### DATA PROVIDED
BEGIN

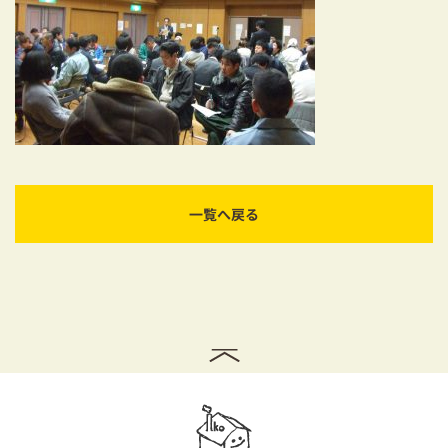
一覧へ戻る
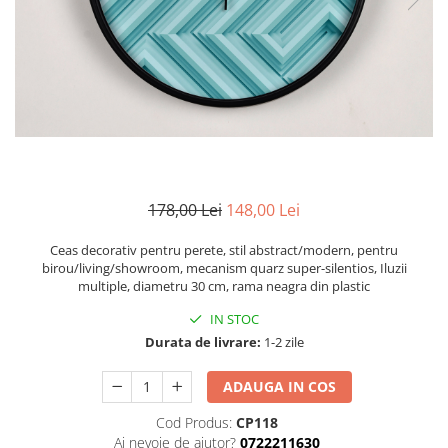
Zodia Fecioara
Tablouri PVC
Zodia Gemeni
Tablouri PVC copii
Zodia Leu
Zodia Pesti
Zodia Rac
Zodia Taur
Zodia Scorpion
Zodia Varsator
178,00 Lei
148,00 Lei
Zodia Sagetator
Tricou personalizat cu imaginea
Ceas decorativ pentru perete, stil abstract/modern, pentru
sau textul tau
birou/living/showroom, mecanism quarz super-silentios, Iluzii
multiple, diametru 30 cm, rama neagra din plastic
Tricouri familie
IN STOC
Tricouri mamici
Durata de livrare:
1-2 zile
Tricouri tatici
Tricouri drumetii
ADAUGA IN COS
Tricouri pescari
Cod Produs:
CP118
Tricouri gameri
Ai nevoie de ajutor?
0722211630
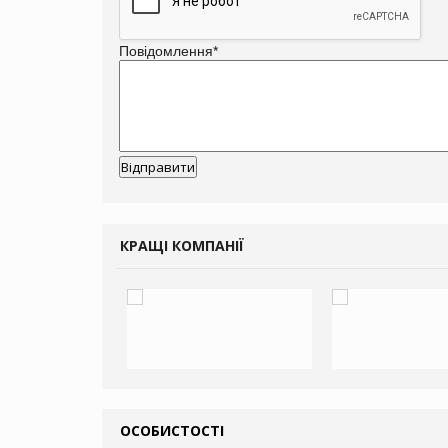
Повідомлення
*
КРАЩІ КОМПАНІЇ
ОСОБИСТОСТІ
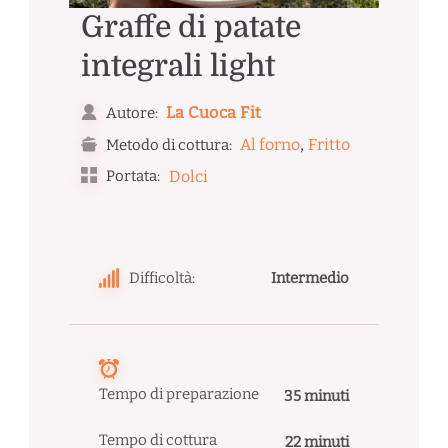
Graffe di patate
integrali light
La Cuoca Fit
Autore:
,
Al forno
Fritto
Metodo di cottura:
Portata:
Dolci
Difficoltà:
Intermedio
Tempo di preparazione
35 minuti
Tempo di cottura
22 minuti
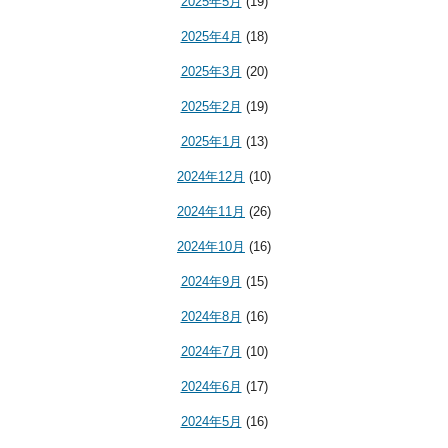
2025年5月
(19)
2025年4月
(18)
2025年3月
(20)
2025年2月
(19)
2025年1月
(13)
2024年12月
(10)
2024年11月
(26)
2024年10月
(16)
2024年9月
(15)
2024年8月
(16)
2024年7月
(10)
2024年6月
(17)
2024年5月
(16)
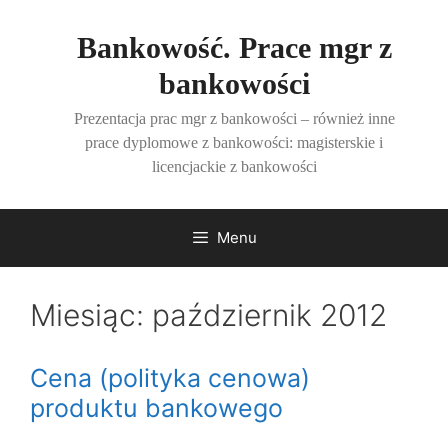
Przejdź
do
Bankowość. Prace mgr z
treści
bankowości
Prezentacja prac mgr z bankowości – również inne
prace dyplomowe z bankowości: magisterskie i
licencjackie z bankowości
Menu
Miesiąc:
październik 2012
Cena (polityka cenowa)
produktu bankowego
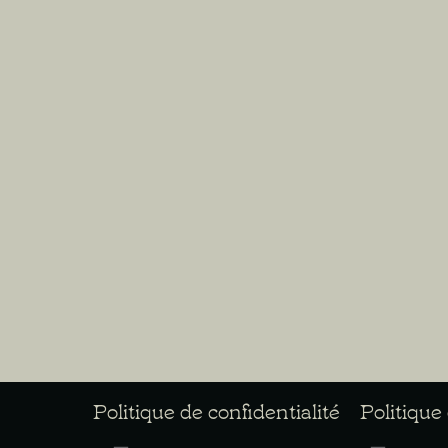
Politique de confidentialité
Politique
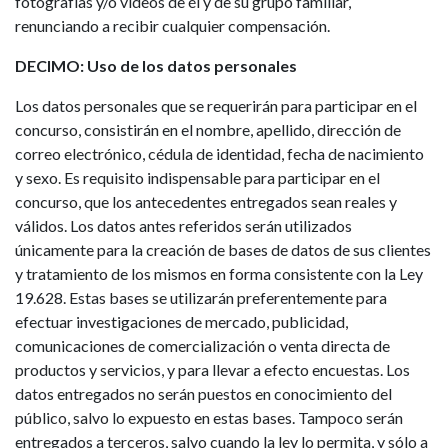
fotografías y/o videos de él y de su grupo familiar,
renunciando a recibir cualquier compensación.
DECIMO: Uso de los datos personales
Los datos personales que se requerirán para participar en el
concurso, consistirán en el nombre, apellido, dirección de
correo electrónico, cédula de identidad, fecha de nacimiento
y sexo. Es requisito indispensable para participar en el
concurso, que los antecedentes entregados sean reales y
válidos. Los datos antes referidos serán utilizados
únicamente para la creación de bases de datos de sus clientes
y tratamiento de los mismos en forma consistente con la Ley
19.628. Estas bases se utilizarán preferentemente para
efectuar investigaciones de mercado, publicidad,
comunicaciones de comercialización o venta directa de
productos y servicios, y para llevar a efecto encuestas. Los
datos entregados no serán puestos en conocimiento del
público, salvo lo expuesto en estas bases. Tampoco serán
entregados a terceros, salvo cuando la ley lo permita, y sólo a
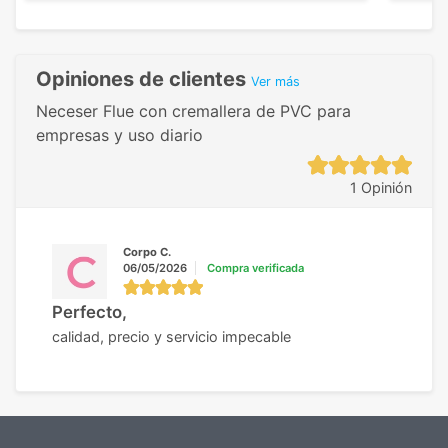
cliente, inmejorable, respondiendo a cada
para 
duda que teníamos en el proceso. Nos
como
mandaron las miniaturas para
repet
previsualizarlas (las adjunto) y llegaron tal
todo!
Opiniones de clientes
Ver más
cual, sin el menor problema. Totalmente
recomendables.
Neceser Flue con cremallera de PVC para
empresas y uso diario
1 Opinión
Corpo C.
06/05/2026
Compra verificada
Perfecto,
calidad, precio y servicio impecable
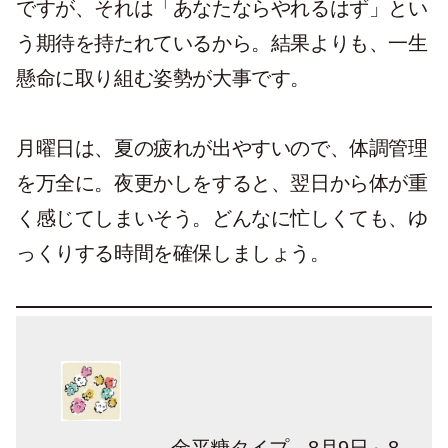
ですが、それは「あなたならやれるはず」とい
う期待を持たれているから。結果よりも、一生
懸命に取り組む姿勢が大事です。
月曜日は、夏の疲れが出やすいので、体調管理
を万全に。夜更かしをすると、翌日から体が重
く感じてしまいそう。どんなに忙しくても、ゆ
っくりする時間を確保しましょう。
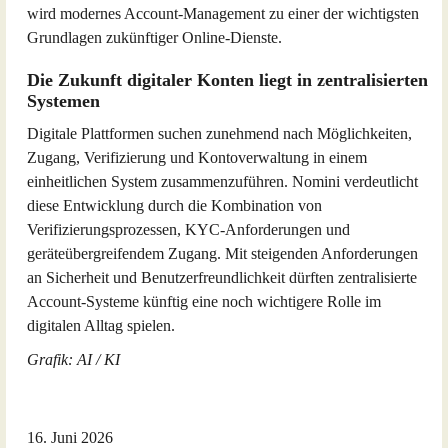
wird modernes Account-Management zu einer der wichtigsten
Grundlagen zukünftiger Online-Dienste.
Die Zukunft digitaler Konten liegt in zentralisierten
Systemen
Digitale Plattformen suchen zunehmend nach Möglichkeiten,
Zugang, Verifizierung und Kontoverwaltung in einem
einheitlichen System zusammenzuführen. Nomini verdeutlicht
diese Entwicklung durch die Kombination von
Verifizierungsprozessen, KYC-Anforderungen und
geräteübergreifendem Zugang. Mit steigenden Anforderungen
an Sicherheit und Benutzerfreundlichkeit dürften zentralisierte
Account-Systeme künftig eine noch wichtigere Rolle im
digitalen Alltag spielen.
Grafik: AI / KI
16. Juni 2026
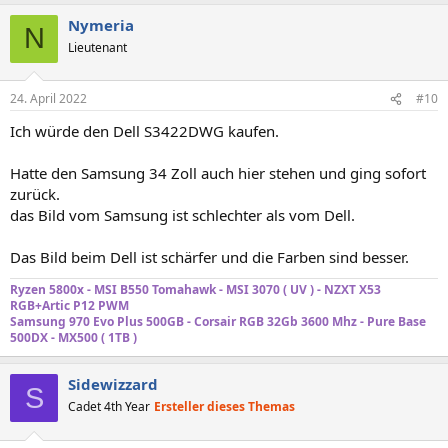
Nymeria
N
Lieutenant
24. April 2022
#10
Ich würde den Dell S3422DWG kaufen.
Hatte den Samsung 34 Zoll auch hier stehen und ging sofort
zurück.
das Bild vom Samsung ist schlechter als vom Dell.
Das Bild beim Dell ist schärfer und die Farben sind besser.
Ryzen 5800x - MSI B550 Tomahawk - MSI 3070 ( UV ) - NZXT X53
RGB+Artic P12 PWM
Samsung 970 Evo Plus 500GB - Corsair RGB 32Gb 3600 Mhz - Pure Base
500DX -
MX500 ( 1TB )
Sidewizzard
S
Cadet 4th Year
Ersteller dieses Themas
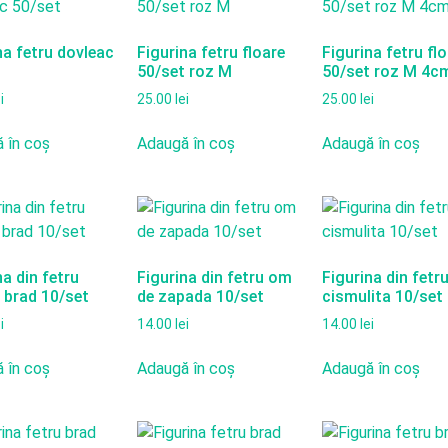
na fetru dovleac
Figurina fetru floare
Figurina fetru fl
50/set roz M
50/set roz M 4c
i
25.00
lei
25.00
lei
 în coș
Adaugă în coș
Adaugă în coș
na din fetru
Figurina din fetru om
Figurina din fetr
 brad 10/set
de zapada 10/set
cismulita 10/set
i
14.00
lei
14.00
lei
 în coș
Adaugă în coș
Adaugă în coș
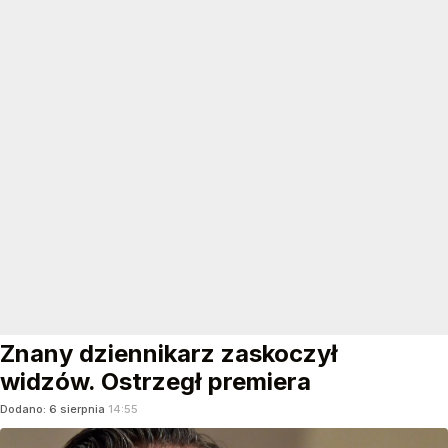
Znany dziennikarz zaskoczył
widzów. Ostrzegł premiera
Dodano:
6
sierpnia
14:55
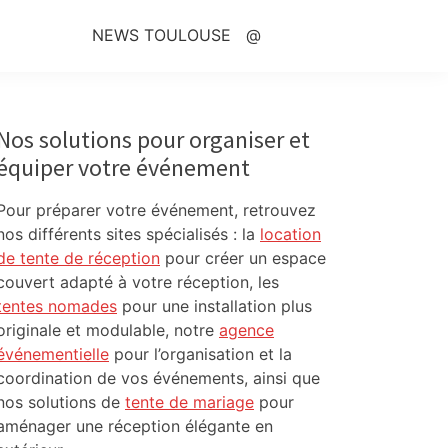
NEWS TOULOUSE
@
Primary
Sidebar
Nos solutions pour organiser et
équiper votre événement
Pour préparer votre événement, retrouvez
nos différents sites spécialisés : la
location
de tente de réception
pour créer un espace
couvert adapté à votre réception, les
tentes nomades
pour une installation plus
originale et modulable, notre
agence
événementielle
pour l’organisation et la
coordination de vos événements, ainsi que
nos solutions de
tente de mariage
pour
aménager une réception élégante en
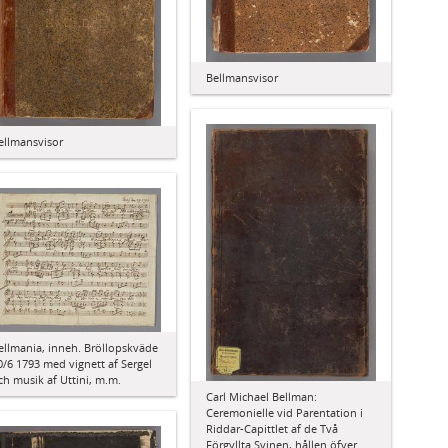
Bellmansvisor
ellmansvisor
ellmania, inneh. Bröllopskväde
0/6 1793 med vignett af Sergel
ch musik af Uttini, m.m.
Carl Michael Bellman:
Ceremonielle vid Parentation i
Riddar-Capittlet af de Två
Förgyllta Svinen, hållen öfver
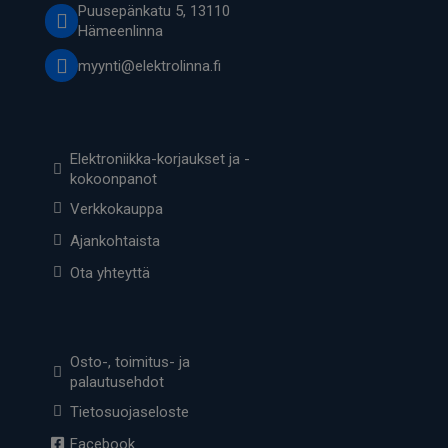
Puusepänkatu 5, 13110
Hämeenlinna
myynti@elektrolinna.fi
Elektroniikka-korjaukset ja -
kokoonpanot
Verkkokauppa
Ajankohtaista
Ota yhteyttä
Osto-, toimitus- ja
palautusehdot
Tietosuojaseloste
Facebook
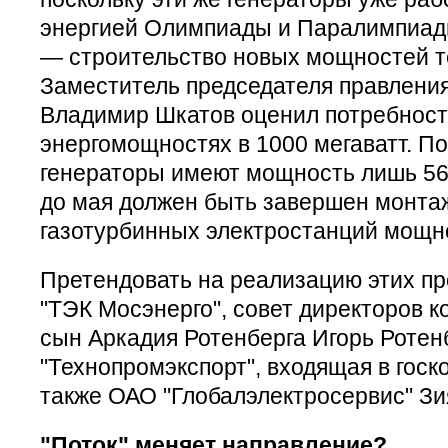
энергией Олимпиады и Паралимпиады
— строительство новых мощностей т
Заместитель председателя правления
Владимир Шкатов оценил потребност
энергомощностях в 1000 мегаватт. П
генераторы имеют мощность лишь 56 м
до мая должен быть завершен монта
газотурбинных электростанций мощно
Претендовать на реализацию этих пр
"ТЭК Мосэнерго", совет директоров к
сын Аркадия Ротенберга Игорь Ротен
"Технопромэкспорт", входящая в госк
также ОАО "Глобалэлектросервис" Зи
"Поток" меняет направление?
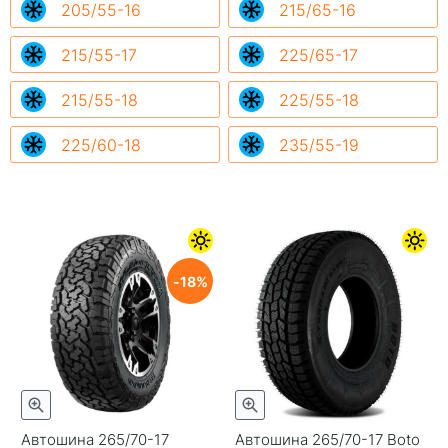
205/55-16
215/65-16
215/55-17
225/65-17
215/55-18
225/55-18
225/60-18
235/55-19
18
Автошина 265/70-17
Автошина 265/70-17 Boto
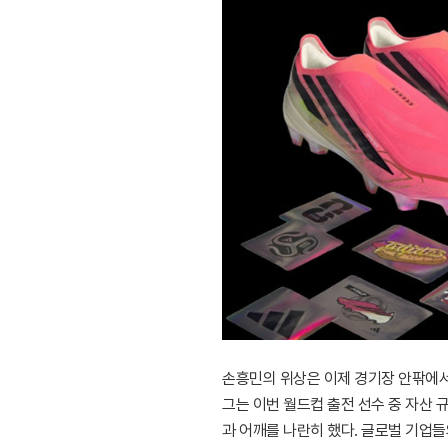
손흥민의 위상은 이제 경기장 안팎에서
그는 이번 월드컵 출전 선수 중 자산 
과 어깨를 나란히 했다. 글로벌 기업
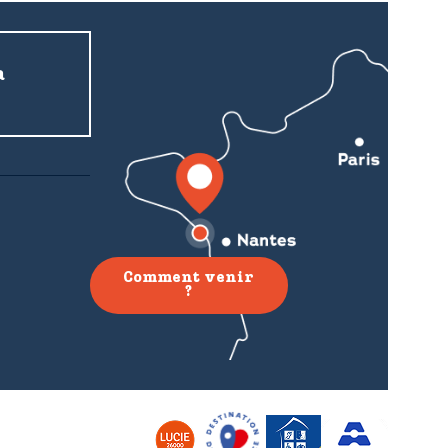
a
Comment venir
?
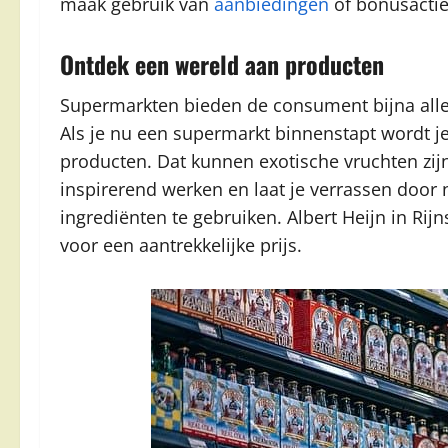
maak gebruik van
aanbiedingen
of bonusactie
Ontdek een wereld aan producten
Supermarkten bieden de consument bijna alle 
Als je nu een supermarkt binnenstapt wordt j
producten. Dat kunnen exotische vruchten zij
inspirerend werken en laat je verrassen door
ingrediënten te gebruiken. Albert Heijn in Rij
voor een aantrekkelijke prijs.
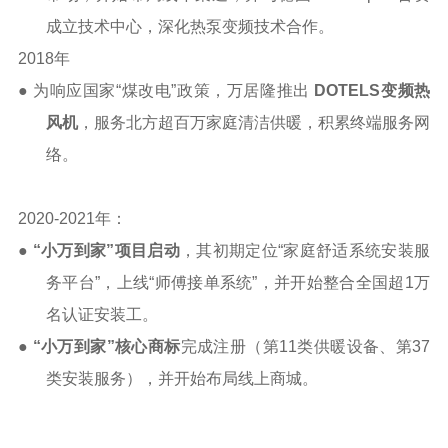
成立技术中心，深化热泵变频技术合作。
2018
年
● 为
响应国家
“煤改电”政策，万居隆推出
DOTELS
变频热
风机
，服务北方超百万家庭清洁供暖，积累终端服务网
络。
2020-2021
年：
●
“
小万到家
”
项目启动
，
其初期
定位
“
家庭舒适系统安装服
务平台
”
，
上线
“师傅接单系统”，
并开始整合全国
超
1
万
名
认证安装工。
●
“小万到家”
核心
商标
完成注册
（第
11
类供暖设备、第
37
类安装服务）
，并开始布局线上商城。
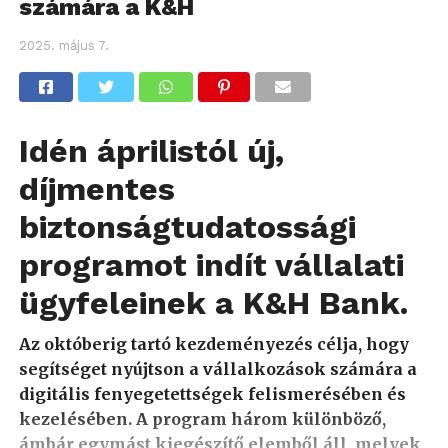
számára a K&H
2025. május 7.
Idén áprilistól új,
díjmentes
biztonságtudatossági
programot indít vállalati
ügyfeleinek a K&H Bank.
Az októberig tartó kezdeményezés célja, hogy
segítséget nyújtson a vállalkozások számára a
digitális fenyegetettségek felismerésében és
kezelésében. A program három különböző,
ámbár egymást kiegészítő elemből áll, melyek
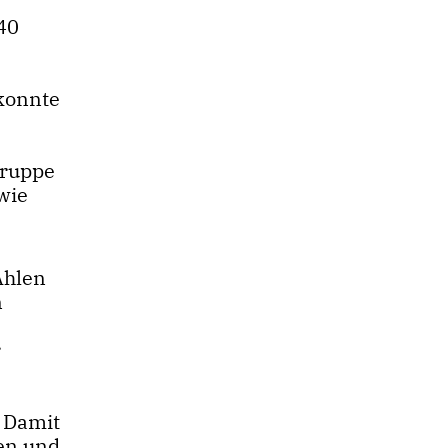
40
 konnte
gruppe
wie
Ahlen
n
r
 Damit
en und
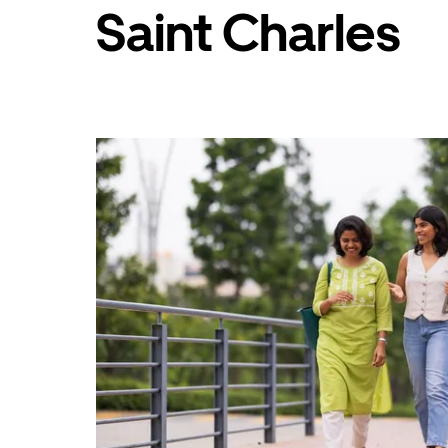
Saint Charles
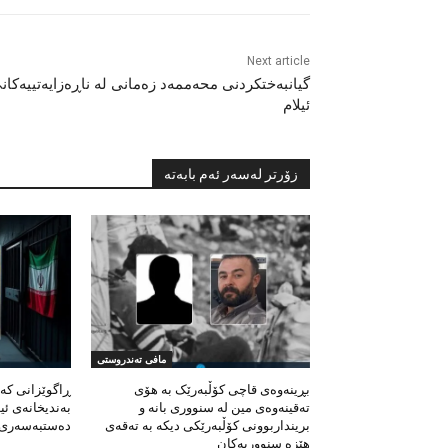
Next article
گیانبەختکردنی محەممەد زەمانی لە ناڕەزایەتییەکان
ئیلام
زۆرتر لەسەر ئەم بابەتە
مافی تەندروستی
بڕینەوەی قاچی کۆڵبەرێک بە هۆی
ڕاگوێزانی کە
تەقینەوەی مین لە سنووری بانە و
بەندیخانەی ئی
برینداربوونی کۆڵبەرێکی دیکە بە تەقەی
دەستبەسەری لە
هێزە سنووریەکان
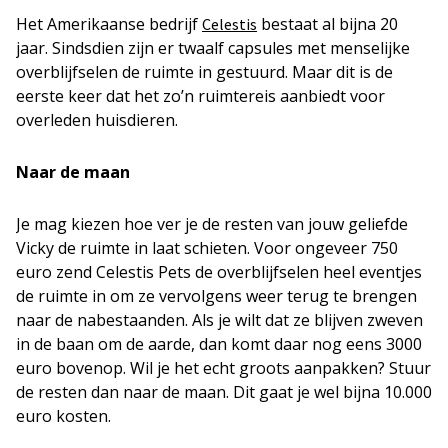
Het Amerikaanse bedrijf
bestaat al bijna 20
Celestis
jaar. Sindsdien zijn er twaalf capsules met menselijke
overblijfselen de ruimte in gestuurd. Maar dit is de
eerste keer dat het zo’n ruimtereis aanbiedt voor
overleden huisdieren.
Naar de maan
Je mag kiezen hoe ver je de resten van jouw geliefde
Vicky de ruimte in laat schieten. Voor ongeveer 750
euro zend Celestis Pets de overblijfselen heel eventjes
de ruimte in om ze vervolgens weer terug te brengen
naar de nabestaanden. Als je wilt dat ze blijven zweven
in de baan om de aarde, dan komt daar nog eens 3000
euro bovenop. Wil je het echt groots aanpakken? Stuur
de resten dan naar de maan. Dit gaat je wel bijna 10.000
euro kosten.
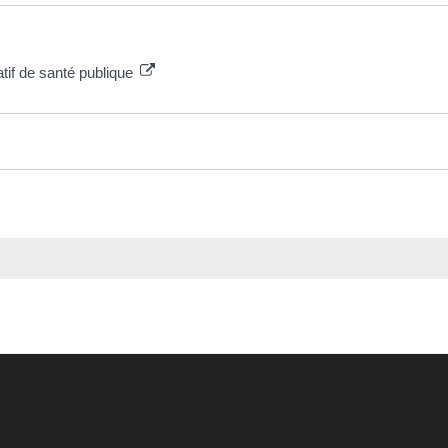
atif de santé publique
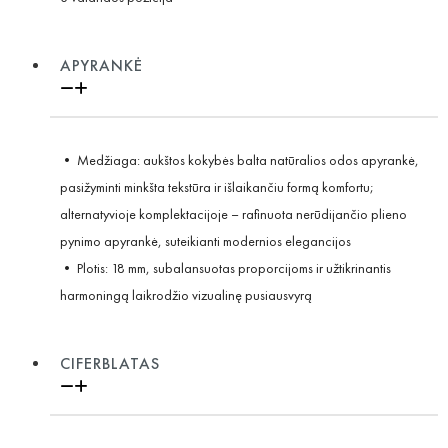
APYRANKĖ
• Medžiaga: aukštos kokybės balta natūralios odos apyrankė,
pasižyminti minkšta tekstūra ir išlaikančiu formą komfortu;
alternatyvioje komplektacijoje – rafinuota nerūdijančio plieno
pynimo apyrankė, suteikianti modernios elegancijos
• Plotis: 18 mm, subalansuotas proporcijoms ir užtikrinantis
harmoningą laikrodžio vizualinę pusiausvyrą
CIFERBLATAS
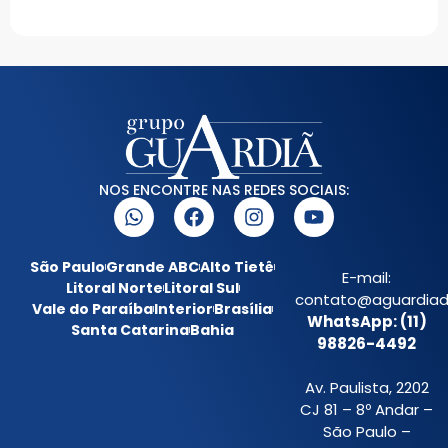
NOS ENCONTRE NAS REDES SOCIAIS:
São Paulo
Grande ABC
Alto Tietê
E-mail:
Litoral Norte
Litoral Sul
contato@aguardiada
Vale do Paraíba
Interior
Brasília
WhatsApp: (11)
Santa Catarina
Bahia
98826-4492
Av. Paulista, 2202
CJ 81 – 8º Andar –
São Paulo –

END

### PROMPT
List every line of the items above that contains the word "maan".

### SOLVED PROBLEM
Naar de maan
de resten dan naar de maan. Dit gaat je wel bijna 10.000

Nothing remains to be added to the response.